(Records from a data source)
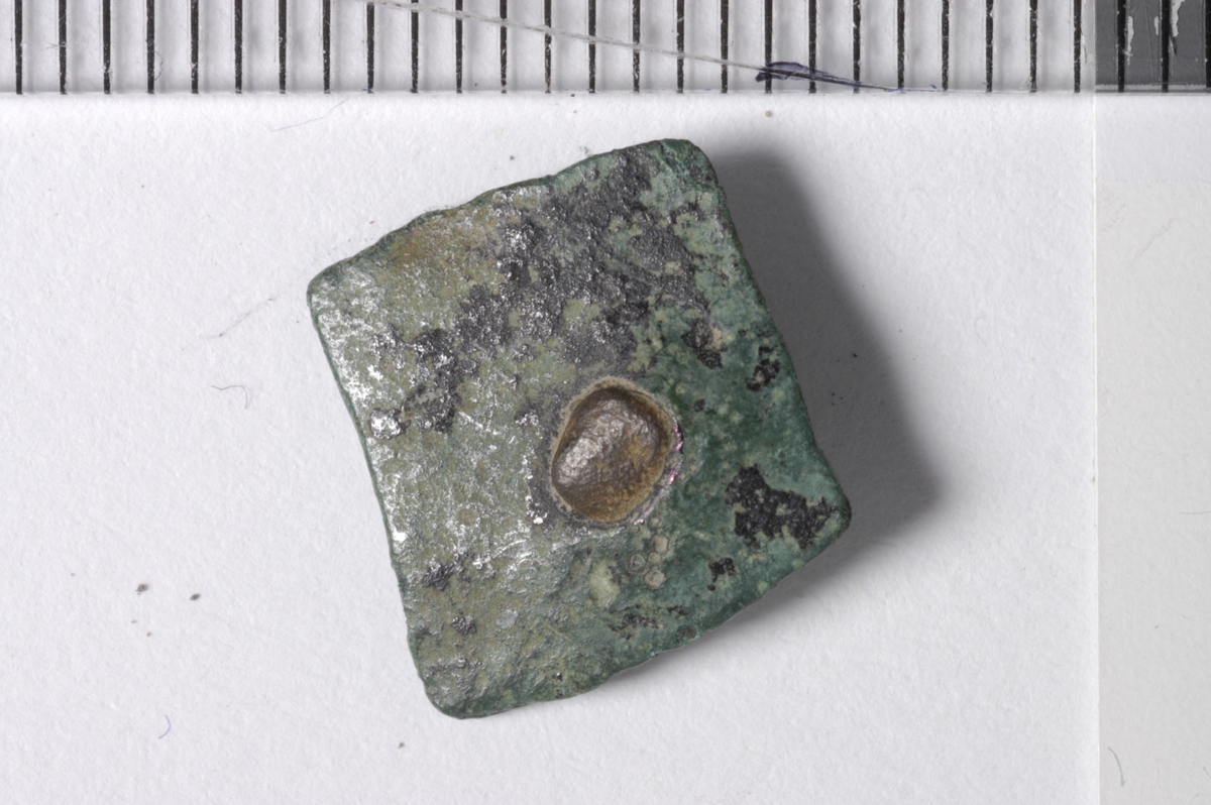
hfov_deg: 24.6
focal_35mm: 82
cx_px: 606
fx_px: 2773
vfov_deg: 16.5
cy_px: 402
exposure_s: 1/100
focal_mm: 55
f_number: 25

### Work order
All entries above must be printed again verbatim, with images excluded.

### Task output
hfov_deg: 24.6
focal_35mm: 82
cx_px: 606
fx_px: 2773
vfov_deg: 16.5
cy_px: 402
exposure_s: 1/100
focal_mm: 55
f_number: 25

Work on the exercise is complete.